Benji Reid is a hip hop veteran, a European body-popping champion.  He will stand before us, centre stage and ask "is hip hop dead?’  13 Mics is his reply, mimicking the mayhem of answers as he astral travels from bebop to hip-hop creating a montage of the 20th Century and taking us from soothsayer to gangster rapper; hip hop backpacker to bling bling.  Raucously acted and hilariously observed, this is hip hop theatre performed through legendary dancing and rapping, and encased in the funk laden sounds of some serious live bass guitar, drums and dj-ing. 13 Mics is like nothing else.  It is one man’s passion for hip hop exposed through his imaginative, chaotic and anarchic force.

Statement:
I dreamed of the image, of me being surrounded by a web of microphones. I knew I had some thing to say but what?
When Jonzi D and I went into rehearsals we knew one thing, we had thirteen microphones and there was a story to tell. We experimented with object manipulation, I wanted to bring each mic and stand to life. I wanted to know the story of the microphone. We had fun coming up with some truly funny stuff but not anything we could use. We would talk every night trying to unearth the narrative, but the break through only came when reading ‘hip hop connexion’, an article on Q-tip and the death of hip hop.  That idea struck a cord with me, as I felt the original energy and vibe of hip hop had shifted and was more focused on niggers, bitches and bling.  I was bought up through hip hop as a culture of love, peace and harmony and knowledge of the self, so from this, we went to work developing the charters for the show. The band really helped bring the whole concept to life.

 
B Like Water  
(A co-production with Contact Theatre, co-directed by Benji Reid and John McGrath, written by Lemn Sissay)
On the cusp of falling - on the verge of flying, Benji Reid jumps from poetry to body popping and back again in a heart stirring exploration of the role that heroes play in our lives.
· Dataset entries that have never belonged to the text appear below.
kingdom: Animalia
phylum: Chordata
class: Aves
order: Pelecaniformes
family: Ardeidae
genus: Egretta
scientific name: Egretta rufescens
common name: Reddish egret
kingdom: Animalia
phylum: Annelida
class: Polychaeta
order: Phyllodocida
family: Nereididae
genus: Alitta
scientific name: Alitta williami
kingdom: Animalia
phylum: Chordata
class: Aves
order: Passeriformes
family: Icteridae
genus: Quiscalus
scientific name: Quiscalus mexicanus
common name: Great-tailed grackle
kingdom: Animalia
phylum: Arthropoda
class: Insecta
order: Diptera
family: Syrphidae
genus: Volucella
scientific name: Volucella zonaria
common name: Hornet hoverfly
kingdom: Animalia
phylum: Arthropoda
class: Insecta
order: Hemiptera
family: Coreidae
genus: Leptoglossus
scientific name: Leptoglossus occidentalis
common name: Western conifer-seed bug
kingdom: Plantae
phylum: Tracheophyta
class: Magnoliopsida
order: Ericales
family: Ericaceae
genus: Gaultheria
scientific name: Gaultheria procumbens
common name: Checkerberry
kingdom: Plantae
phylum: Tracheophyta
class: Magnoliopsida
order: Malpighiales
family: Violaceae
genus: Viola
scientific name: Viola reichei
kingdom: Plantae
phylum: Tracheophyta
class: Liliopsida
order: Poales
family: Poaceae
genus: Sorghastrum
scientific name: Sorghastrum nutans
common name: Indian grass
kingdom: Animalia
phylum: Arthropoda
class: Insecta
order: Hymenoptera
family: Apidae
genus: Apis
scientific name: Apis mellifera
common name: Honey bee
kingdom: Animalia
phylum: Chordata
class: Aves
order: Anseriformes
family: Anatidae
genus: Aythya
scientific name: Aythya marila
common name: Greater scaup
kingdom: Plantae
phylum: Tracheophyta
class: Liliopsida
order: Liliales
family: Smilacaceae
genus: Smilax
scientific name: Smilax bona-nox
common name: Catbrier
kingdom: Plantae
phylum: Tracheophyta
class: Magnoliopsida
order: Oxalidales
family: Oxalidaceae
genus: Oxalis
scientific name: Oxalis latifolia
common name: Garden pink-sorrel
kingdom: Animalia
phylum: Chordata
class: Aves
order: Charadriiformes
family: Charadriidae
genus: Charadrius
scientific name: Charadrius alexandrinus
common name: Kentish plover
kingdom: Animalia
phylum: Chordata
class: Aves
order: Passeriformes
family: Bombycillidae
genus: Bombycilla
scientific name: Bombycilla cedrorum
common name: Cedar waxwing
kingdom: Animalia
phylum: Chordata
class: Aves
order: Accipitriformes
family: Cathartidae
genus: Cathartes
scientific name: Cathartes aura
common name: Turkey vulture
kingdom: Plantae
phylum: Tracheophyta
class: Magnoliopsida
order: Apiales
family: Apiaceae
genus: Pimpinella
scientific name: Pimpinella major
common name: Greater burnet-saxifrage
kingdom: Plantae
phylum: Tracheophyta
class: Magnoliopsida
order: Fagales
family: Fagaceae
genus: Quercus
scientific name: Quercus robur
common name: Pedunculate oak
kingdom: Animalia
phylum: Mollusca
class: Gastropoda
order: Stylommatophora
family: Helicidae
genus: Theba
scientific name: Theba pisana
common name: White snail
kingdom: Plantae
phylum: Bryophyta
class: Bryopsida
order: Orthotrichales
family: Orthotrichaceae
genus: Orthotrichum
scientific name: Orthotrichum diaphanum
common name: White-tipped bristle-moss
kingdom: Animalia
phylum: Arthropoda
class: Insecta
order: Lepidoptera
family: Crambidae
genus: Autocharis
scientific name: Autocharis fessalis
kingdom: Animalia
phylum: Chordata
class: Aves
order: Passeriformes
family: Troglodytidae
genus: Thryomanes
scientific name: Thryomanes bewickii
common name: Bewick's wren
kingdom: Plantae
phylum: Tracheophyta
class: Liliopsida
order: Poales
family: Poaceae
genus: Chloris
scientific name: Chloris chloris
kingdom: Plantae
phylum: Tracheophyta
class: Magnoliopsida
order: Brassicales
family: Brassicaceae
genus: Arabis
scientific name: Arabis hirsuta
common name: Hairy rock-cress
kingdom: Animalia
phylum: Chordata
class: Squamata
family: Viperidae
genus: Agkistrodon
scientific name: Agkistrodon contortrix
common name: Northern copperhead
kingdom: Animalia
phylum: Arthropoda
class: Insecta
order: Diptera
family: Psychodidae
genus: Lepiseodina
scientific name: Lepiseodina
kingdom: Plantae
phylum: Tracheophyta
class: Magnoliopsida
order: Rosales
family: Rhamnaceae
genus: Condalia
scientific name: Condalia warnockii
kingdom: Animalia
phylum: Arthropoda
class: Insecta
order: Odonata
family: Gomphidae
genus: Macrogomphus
'Paint the Heroes, the queens and kings. Paint yourself wings.  Paint yourself wings.’ Words by Lemn Sissay

Statement:
I had the opportunity to work with one of strongest voices in contemporary poetry today, Lemn Sissay.  John McGrath and I had spent a week in Birmingham just playing with flight on the end of a bungee.  This has been the biggest challenge to date; I wanted a piece that would be able to live with 13 Mics.

O Jay (Musical Director) and I had been touring The Holiday for some time and we both love the piece because in one respect the theme is timeless and the subject is endless emotional and physical break down.  In the end of The Holiday the protagonist jumps.  I wanted to start B Like Water at the end of The Holiday, as a sequel if you will.  Ojay and I had an idea of angels for the songs and movement in B Like Water. I really needed to feel a sense of closure to the whole idea of some one taking their life.

I wanted to move into a more spiritual zone that would examine my respect for black heroes and how we connect to them. The narrative is a fall and what happened between the jump and salvation, and how the angles save the protagonist’s state of mind.  Very simple.  Of course there is the physical proposition of being suspended from a line, I wanted to play with weightlessness. This has proved to be very hard, I have never developed such a painful piece.  
The title ‘B Like Water’ comes from an interview with Bruce Lee.  In order for us to overcome our fears, our oppressors, our economic entrapment, we need to be like water.  Whenever the world throws a bolder in the stream of life, we must learn to flow around it, over it, underneath it, and record it in time.  We take our love and positive energy and flow through time creating little streams called our children.
There is some thing simple and beautiful about this piece.